Dosen Unsri yang Lakukan Pelecehan Seksual kepada 3 Mahasiswi Terancam 12 Tahun Penjara

Liputan6.com, Jakarta - Dosen Fakultas Ekonomi Universitas Sriwijaya (Unsri) berinisial R terancam pidana 12 tahun penjara atas kasus dugaan pelecehan seksual terhadap tiga orang mahasiswinya.

Penyidik Direktorat Reserse Kriminal Umum Polda Sumsel mengenakan Pasal 9 Juncto Pasal 35 Undang-Undang (UU) Nomor 44 Tahun 2008 tentang Pornografi.  

Direktur Direktorat Reserse Kriminal Umum Polda Sumsel Komisaris Besar Polisi Hisar Siallagan mengatakan pasal tersebut disangkakan terhadap R sesuai dengan hasil penyidikan yang didukung alat bukti yang cukup.

Alat bukti itu berupa tiga unit gawai milik korban dengan kartu telepon, satu unit gawai milik tersangka, termasuk nomor telepon milik korban dan tersangka dan satu eksemplar tangkapan layar pesan singkat percakapan via whatsapp,

"Alat bukti sudah cukup. Salah satu bukti utama yaitu nomor telepon yang digunakan tersangka. Itu benar adalah miliknya (tersangka). Diketahui setelah penyidik bekerja sama dengan pihak penyedia jaringan telekomunikasi," kata dia.

Menurut Hisar, dari hasil penyidikan dan didukung alat bukti diketahui tersangka mengirimkan pesan singkat yang mengandung muatan pornografi seperti yang dilaporkan para korban.

"Selama penyidikan tersangka tidak mengakui perbuatannya. Tapi penyidik sudah memiliki alat bukti cukup," ujarnya seperti dikutip dari Antara.

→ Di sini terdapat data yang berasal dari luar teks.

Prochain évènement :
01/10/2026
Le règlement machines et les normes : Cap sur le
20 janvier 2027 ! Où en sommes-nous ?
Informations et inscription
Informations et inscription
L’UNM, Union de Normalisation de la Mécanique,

Dalam pesan singkat tersebut, lanjutnya, berisikan dosen Unsri berinisial R mengajak korban untuk melakukan panggilan video seks, menyuruh korban membuka pakaian dalam bagian atas, selanjutnya membayangkan tubuh korban dengan maksud meluapkan nafsunya.

2 dari 2 halaman

Ditahan

Dosen tersebut langsung ditahan di sel tahanan Direktorat Tahanan dan Barang Bukti Polda Sumsel hingga 20 hari ke depan.

"Dilakukan penahanan tersangka. Surat penahanannya sudah saya tanda tangani, mulai berlaku hari Jumat pukul 00.00 WIB. Sebelum ditahan tersangka dilakukan pemeriksaan kesehatan sesuai dengan SOP-nya," tandasnya.

Adapun tersangka R menjalani pemeriksaan secara intensif sejak pukul 09.50 WIB sampai 19.00 WIB di markas besar Polda Sumsel.

Dalam kasus tersebut, tersangka R ini dilaporkan oleh tiga orang mahasiswi berinisial F, C dan D karena diduga melakukan pelecehan seksual secara verbal melalui pesan singkat di media sosial terhadap mereka, pada Rabu (1/12/2021).

Dimana akibat kasus dugaan pelecehan seksual tersebut Rekrotat Unsri mengambil sikap untuk menonaktifkan oknum dosen R dari jabatannya sebagai Kaprodi Jurusan Managemen Fakultas Ekonomi Unsri kampus Bukit Besar, Palembang.

Keputusan penonaktifan tersebut termaktum dalam surat Rektor nomor 452/UN9/SK.BUK.KP/2021 yang diterbitkan pada Selasa (7/12), termasuk dibebas tugaskan sebagai dosen sampai kasus ini selesai.